**Compito A:** Nel brano sui beni ai soci, di quale organismo è presidente Marco Cramarossa?
**Compito B:** Elenchi tutti i riferimenti normativi citati nel brano sui beni ai soci.
**Compito C:** Prosegua il brano sui beni ai soci dal punto in cui si interrompe.

**Brano da esaminare:**
Da coordinare le norme su beni ai soci e beni immobili «patrimonio»

accertamento

Da coordinare le norme su beni ai soci e beni immobili «patrimonio»

Irrisolta la questione relativa ai costi già del tutto indeducibili per legge

/ Mercoledì 28 novembre 2012
Pubblichiamo l’intervento di Marco Cramarossa, Presidente dell’UGDCEC di Bari e Trani.
Siamo ormai vicinissimi alla scadenza per il versamento degli acconti di fine mese e rimane ancora aperta una questione non di poca importanza, peraltro già sollevata il mese scorso proprio sulle colonne di Eutekne.info. Desta più di qualche perplessità, infatti, la mancanza di coordinamento della novella normativa sull’utilizzo dei beni ai soci (art. 2, commi da 36-terdecies a 36-duodevicies, del DL n. 138/2011, convertito con modifiche dalla L. n. 148/2011) con la specifica e peculiare determinazione del reddito relativo ai beni immobili “patrimonio” detenuti dalle imprese di gestione immobiliare. Il fine, legittimo e condivisibile, di questa nuova e penalizzante disciplina è quello di contrastare il fenomeno della concessione in godimento di beni relativi all’impresa a soci, ovvero a familiari di essi, per fini privati. La fittizia intestazione a società di beni, mobili o immobili che siano, comporta generalmente l’evidente possibilità di dedurre costi che diversamente andrebbero ad incidere il privato fruitore di essi. Tale fittizietà rileva anche ai fini della determinazione perimetrale redditometrica.

[Voci di dati salvate]
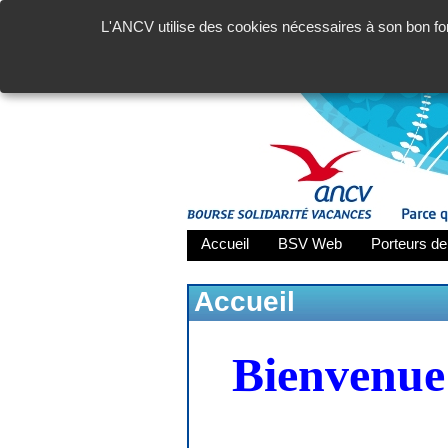
L'ANCV utilise des cookies nécessaires à son bon fon
Accueil
BSV Web
Porteurs de
Accueil
Bienvenue 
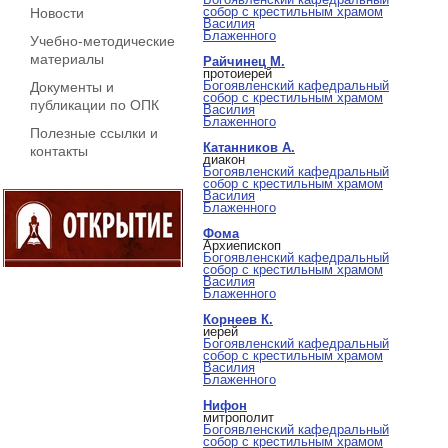
собор с крестильным храмом
Новости
Василия
Блаженного
Учебно-методические
материалы
Райчинец М.
протоиерей
Богоявленский кафедральный
Документы и
собор с крестильным храмом
публикации по ОПК
Василия
Блаженного
Полезные ссылки и
Катанников А.
контакты
диакон
Богоявленский кафедральный
собор с крестильным храмом
Василия
Блаженного
Фома
Архиепископ
Богоявленский кафедральный
собор с крестильным храмом
Василия
Блаженного
Корнеев К.
иерей
Богоявленский кафедральный
собор с крестильным храмом
Василия
Блаженного
Нифон
митрополит
Богоявленский кафедральный
собор с крестильным храмом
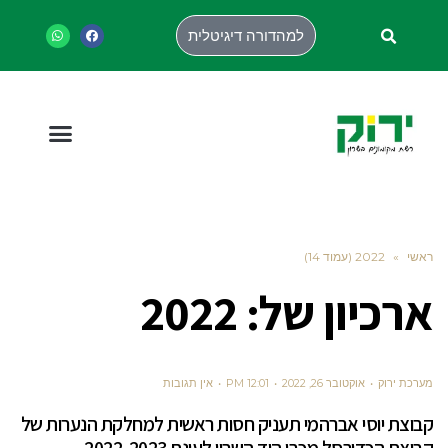
למהדורה דיגיטלית
ראשי
»
2022 (עמוד 14)
ארכיון של:
2022
מערכת ירוק
אוקטובר 26, 2022
12:01 PM
אין תגובות
קבוצת יוסי אברהמי תעניק חסות ראשית למחלקת הנערות של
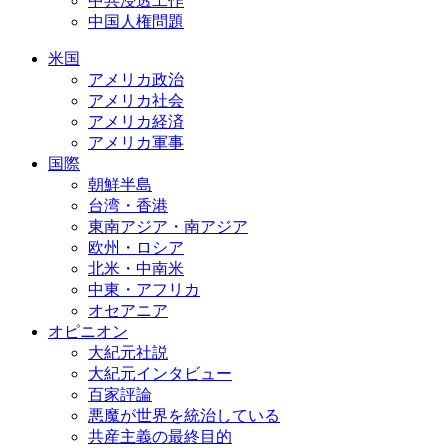
中共浸透工作
中国人権問題
米国
アメリカ政治
アメリカ社会
アメリカ経済
アメリカ軍事
国際
朝鮮半島
台湾・香港
東南アジア・南アジア
欧州・ロシア
北米・中南米
中東・アフリカ
オセアニア
オピニオン
大紀元社説
大紀元インタビュー
百家評論
悪魔が世界を統治している
共産主義の最終目的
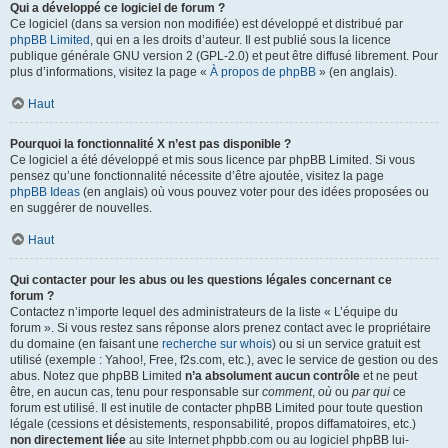
Qui a développé ce logiciel de forum ?
Ce logiciel (dans sa version non modifiée) est développé et distribué par
phpBB Limited
, qui en a les droits d’auteur. Il est publié sous la licence
publique générale GNU version 2 (GPL-2.0) et peut être diffusé librement. Pour
plus d’informations, visitez la page «
À propos de phpBB
» (en anglais).
Haut
Pourquoi la fonctionnalité X n’est pas disponible ?
Ce logiciel a été développé et mis sous licence par phpBB Limited. Si vous
pensez qu’une fonctionnalité nécessite d’être ajoutée, visitez la page
phpBB Ideas
(en anglais) où vous pouvez voter pour des idées proposées ou
en suggérer de nouvelles.
Haut
Qui contacter pour les abus ou les questions légales concernant ce
forum ?
Contactez n’importe lequel des administrateurs de la liste « L’équipe du
forum ». Si vous restez sans réponse alors prenez contact avec le propriétaire
du domaine (en faisant une
recherche sur whois
) ou si un service gratuit est
utilisé (exemple : Yahoo!, Free, f2s.com, etc.), avec le service de gestion ou des
abus. Notez que phpBB Limited
n’a absolument aucun contrôle
et ne peut
être, en aucun cas, tenu pour responsable sur
comment
,
où
ou
par qui
ce
forum est utilisé. Il est inutile de contacter phpBB Limited pour toute question
légale (cessions et désistements, responsabilité, propos diffamatoires, etc.)
non directement liée
au site Internet phpbb.com ou au logiciel phpBB lui-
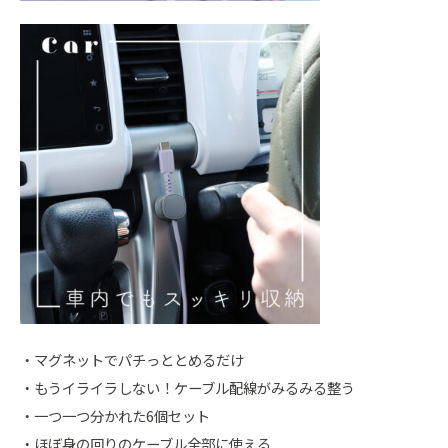
・マグネットでパチっととめるだけ
・もうイライラしない！ケーブル配線がみるみる整う
・一つ一つ分かれた6個セット
・ほぼ身の回りのケーブル全部に使える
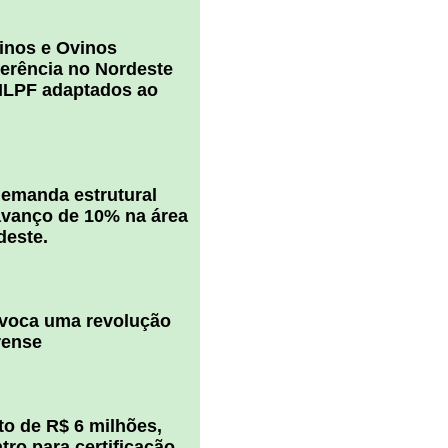
inos e Ovinos
ferência no Nordeste
ILPF adaptados ao
 demanda estrutural
vanço de 10% na área
deste.
ovoca uma revolução
rense
o de R$ 6 milhões,
ro para certificação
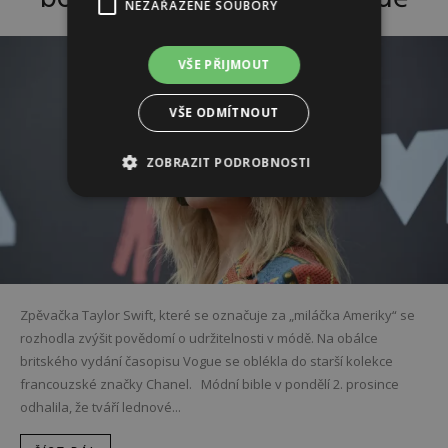
NEZAŘAZENÉ SOUBORY
VŠE PŘIJMOUT
VŠE ODMÍTNOUT
ZOBRAZIT PODROBNOSTI
Zpěvačka Taylor Swift, které se označuje za „miláčka Ameriky“ se
rozhodla zvýšit povědomí o udržitelnosti v módě. Na obálce
britského vydání časopisu Vogue se oblékla do starší kolekce
francouzské značky Chanel. Módní bible v pondělí 2. prosince
odhalila, že tváří lednové...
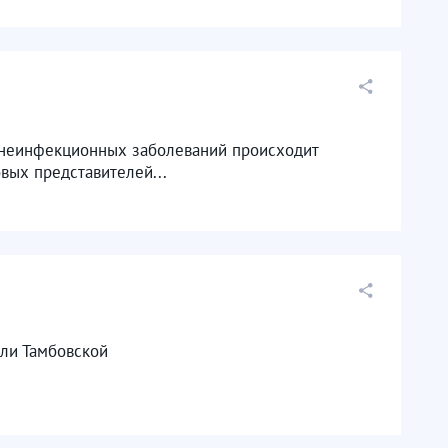
ех неинфекционных заболеваний происходит
вых представителей...
ели Тамбовской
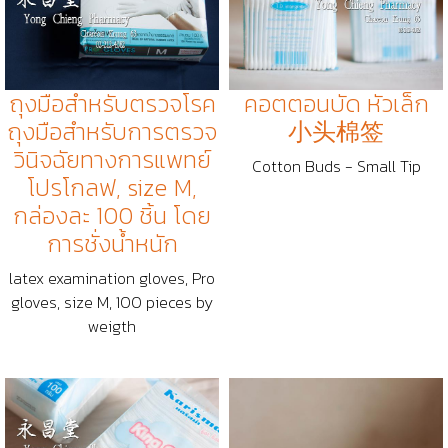
ถุงมือสำหรับตรวจโรค
คอตตอนบัด หัวเล็ก
ถุงมือสำหรับการตรวจ
小头棉签
วินิจฉัยทางการแพทย์
Cotton Buds - Small Tip
โปรโกลฟ, size M,
กล่องละ 100 ชิ้น โดย
การชั่งน้ำหนัก
latex examination gloves, Pro
gloves, size M, 100 pieces by
weigth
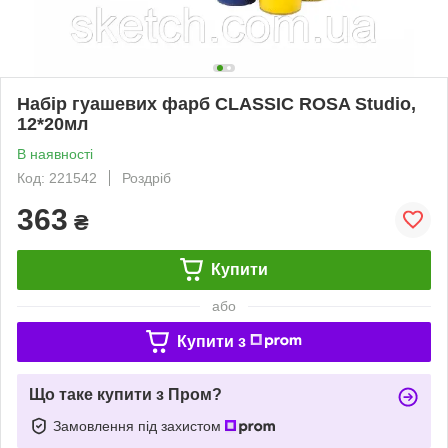
Набір гуашевих фарб CLASSIC ROSA Studio,
12*20мл
В наявності
Код: 221542
Роздріб
363
₴
Купити
або
Купити з
Що таке купити з Пром?
Замовлення під захистом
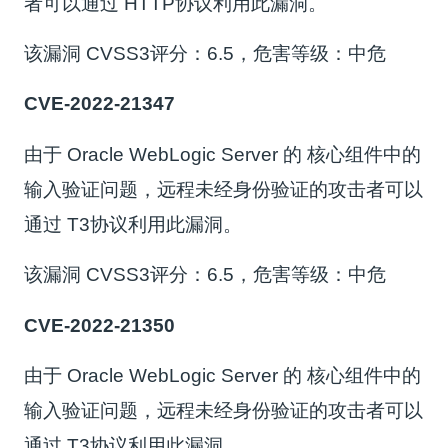
者可以通过 HTTP协议利用此漏洞。
该漏洞 CVSS3评分：6.5，危害等级：中危
CVE-2022-21347
由于 Oracle WebLogic Server 的 核心组件中的
输入验证问题，远程未经身份验证的攻击者可以
通过 T3协议利用此漏洞。
该漏洞 CVSS3评分：6.5，危害等级：中危
CVE-2022-21350
由于 Oracle WebLogic Server 的 核心组件中的
输入验证问题，远程未经身份验证的攻击者可以
通过 T3协议利用此漏洞。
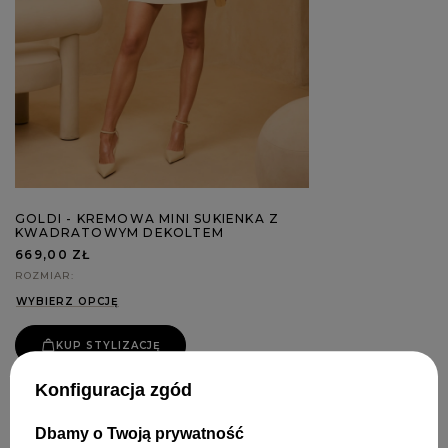
GOLDI - KREMOWA MINI SUKIENKA Z
KWADRATOWYM DEKOLTEM
669,00 ZŁ
ROZMIAR
WYBIERZ OPCJĘ
KUP STYLIZACJĘ
Konfiguracja zgód
Dbamy o Twoją prywatność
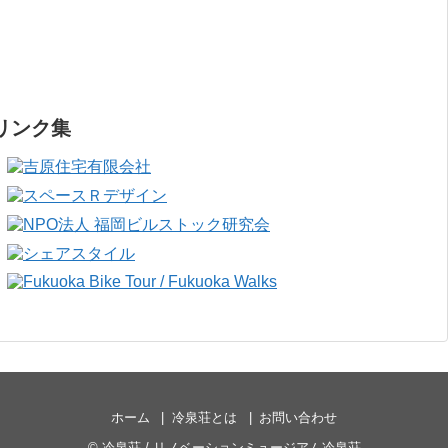
リンク集
ホーム
冷泉荘とは
お問い合わせ
©
冷泉荘 / リノベーションミュージアム冷泉荘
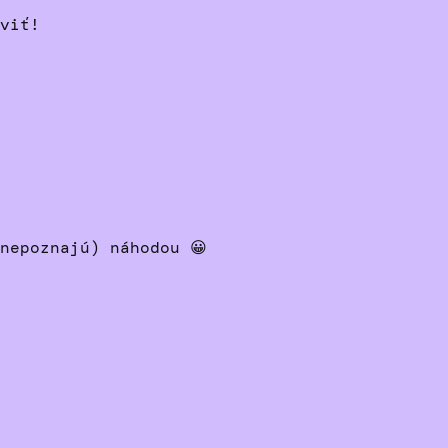
viť!
nepoznajú) náhodou 😀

**Risposta attesa A:** Dell'UGDCEC di Bari e Trani.

**Risposta attesa B:**
- Art. 2, commi da 36-terdecies a 36-duodevicies
- DL n. 138/2011
- L. n. 148/2011

**Risposta attesa C:**
Preme evidenziare, in tale contesto, l’ipotesi, peraltro non di mero studio, di una società di pura gestione immobiliare che concede ai propri soci immobili “patrimonio”, ovvero fabbricati destinati ad abitazione di tipo civile classificati nella categoria catastale A (con esclusione dell’A10). Ebbene, in tale caso sappiamo che l’impresa per tali immobili determina le imposte dovute in base alle disposizioni in materia di redditi fondiari, ovvero costituisce reddito il maggiore importo fra rendita catastale rivalutata del 5% e canone di locazione conteggiato per l’intero importo. Non si applica, pertanto, la deduzione forfetaria del 15%, ma il canone potrà essere abbattuto con le sole spese di manutenzione ordinaria effettivamente sostenute e, comunque, fino ad un tetto massimo del 15% del canone di locazione pattuito in contratto. Rappresentano, invece, in tale specifica fattispecie, diversamente dalla determinazione del reddito per i beni immobili strumentali, costi integralmente indeducibili, oltre l’eccedenza rispetto all’eventuale 15% delle spese per manutenzione ordinaria, sia le spese di manutenzione straordinaria, sia i costi di gestione e tutti i restanti componenti negativi, ammortamenti compresi. Qualora quegli stessi canoni di locazione fossero dichiarati da una persona fisica, il sistema riconoscerebbe, invece, una deduzione forfetaria del 15%, ovvero del 5% a decorrere dal periodo d’imposta 2013: senza contare la possibilità, ove più conveniente, di optare per la cedolare secca.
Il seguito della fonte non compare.